The presentations over the first day and a half have illustrated how far we have come in just a few years. In 2008 a similar conference was held near the NIH campus in Bethesda, MD. That event, sponsored by the US National Cancer Institute, was an attempt to raise the profile of team science by highlighting the theories and rationale underlying why the idea of collaboration, networks and multi-investigator applied research might be a good idea. The conference was aimed at sparking interest in the phenomenon of collaborative team research for health and resulted in a special issue of the American Journal of Preventive Medicine highlighting some of the central ideas.

Although there are many of the same people attending this conference as there was two years ago, the content and tenor of the conversation is markedly different.
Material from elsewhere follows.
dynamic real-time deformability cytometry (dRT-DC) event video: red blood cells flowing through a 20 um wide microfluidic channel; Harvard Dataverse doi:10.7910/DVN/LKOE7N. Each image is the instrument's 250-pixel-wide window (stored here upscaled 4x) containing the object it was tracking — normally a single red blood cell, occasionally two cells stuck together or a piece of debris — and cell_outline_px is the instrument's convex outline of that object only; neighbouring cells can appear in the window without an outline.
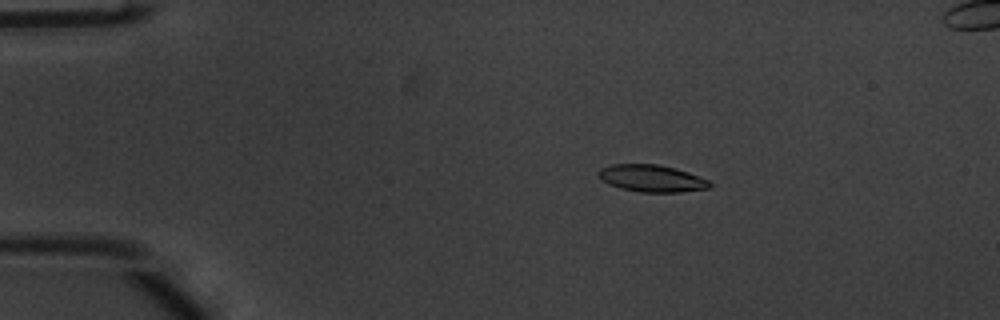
{"species": "common noctule bat (a hibernating species)", "species_latin": "Nyctalus noctula", "temperature_condition": "warm", "stored_images_in_passage": 55, "segment_of_instrument_passage": [1, 2], "camera_frame_rate_fps": 3000, "um_per_image_px": 0.085, "animal": {"sex": "male", "body_mass_g": 20.1, "forearm_length_mm": 53.5}, "frame": {"image": 1, "passage_image": 10, "time_ms": 3.0, "image_size_px": [1000, 320], "cell_outline_px": [[712, 184], [708, 188], [680, 192], [640, 192], [620, 188], [608, 184], [596, 172], [600, 168], [612, 164], [656, 164], [676, 168], [688, 172], [708, 180]], "centroid_in_image_um": [55.38, 15.16], "position_along_channel_um": 29.6, "area_um2": 17.46}}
The biggest difference is that the idea of team science no longer needs to be sold (at least, to the audience in the room). There is wide agreement by attendees that team science is a good thing for a certain set of problems (particularly wicked ones) and that it will not replace normal science, rather complement it or fill in gaps that standard research models leave.

There is also much contention. Although, unlike other conferences, this contention is less about a clash between established bodies of knowledge, rather it is based on uncertainty over the direction that team science is going and the best routes to get there, wherever “there” is. Stephanie Jo Kent, a communications researcher from UMass, has been live blogging at the event (and encouraging the audience to join in — follow #teamsci10 on Twitter or Stephanie @stephjoke) and wrote a thoughtful summary of the first day on her blog. Here she points to one of the biggest challenges that the emergent field of team science and the conference attendees will need to address: Getting beyond “the what” of team science.

She writes:

Because everyone has their own thing that they’re into, whether its research or administration or whatever, we would have to come up with “a meta-thing” as a goal or aim that everyone – or at least a solid cadre of us – could get behind. What if we decided to answer the process question? Instead of focusing on, “What is ‘the what’ of team science?” which takes as its mission connecting the science; we propose an examination of self-reflective case studies in order to identify “what works” and thus be able to explain and train people in the skills and techniques of effective team science.

This issue of training is an important one. My own research with the Research on Academic Research (RoAR) project has found that many scientists working in team science settings don’t know how to do it when they start out. We scientists are rarely trained in collaboration and teamwork, and those that are, are not in science.